悠揚的樂聲之中,緩步走進一個身披淡黃輕衫的女子,那女子約摸二十七八歲年紀,風姿綽約,容貌極美,隻是臉色太過蒼白,竟無半點血色。
“不知我家小妹是什麼地方得罪與你,讓你們痛下殺手。”黃衣女子柔聲道,神情上卻顯露半分怒氣。
“我……”竟問的男子一時語塞,黑影瞪了自己身邊口笨的男人一眼。
冷哼一聲對在一旁的領頭女子道:“我就不信,我宴子習武多年,先是讓一小孩子玩的團團轉,這時又來了一個不知名的婉心姐姐,難道我宴子也是嚇大的不曾。今天你來一個,我殺一個,來兩個我殺一雙。”
說著,拔劍向黃衣女子的死穴刺去,這劍是帶著羞愧與憤恨之氣,所以來的尤為凶狠。眼見宴子的劍已到黃衣女子的頸下,小環心下一驚,怕是婉心姐姐不好應對,在一旁的男子自是得意的很。
說時遲那時快,隻見黃衣女子,左手輕輕一掃,動作非常緩慢,隨即一聲慘叫劃破夜空。宴子連同其劍已被打落十米之外,沒有一人看出她是用了什麼武功,但宴子已經口吐鮮血,昏死過去。
也隻有宴子知道,那黃衣女子也隻用了幾層功力而已。
在一旁的同夥男子,已經被眼前的一幕嚇壞了,隻是目瞪口呆。
隻聽那黃衣女子柔聲道:“還不快去看看她,相信隻是外傷而已。”
那男子扶起宴子,匆匆離去,臨走還叫囂道:“我們還會回來的。”
眼看就要成功交差,可半路殺出個黃衣女子,把事情全給破壞了,怎能心中不氣。
“恕不遠送。”黃衣女子依舊柔聲以對。
在一旁的小環急了:“婉心姐姐,你要放了他們。”
“江湖之事,我們還是少插手為好,你可明白。”說完此話,黃衣女子俯下身子看了看張義勳,然後麵色凝重的起身。
小環將張義勳扶起,焦急道:“婉心姐姐,他是為了我而受傷的,還請楊姐姐能為他解毒。”

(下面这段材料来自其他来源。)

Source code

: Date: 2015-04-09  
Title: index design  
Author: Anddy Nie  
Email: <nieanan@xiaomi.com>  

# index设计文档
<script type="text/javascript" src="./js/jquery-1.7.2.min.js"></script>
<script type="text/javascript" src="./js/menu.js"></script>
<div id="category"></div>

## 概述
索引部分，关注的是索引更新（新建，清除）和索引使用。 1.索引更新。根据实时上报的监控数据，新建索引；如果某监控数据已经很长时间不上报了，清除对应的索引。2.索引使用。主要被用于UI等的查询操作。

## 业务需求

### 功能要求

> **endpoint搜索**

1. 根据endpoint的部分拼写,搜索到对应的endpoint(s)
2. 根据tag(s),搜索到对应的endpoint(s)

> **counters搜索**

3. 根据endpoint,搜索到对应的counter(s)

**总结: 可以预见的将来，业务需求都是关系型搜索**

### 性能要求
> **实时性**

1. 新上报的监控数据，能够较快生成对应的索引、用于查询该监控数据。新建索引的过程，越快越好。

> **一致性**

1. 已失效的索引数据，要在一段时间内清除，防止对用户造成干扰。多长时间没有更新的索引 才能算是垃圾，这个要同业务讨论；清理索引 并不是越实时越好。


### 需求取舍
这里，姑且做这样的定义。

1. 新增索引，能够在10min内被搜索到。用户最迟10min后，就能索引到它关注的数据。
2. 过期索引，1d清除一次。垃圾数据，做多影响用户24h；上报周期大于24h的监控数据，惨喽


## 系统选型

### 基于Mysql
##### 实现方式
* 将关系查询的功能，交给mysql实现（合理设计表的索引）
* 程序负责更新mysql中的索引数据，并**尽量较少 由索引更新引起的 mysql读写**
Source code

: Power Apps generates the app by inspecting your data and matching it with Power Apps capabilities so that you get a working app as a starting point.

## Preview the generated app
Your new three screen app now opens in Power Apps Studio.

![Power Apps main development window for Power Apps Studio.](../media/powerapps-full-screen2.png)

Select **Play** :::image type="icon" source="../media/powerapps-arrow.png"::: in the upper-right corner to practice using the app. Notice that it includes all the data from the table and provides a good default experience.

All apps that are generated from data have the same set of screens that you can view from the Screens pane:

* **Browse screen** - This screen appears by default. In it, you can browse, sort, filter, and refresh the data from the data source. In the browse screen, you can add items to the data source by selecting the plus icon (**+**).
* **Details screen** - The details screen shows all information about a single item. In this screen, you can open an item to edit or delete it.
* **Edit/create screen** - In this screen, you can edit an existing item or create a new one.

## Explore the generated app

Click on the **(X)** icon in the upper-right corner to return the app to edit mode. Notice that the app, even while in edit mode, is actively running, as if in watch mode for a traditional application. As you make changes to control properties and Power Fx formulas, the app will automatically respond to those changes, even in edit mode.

“他的心脈預斷,五髒移位,毒氣馬上就要攻入心脈,這樣怕是心脈承受不住盡斷,也隻有二宮主能救的了,但以二宮主的性情怕是……哎。”
黃衣女子搖搖頭道。
“不管多艱難,我也要救他,否則小環活在這世上也沒什麼意義了。”小環背著張義勳一步步艱難的走著,而張義勳雖然神智清醒,但卻是連話都說不出來了。
黃衣女子看到這情形搖搖頭道:“清樂,雅樂,扶起張公子回宮!”
小環聽到這裏,心中竊喜“隻要婉心姐姐願意幫他,那就萬事大吉了,幸虧出來的不是無衣堂主,要不就是義勳哥哥不死,怕她見到是一個男子也要被她打死了。”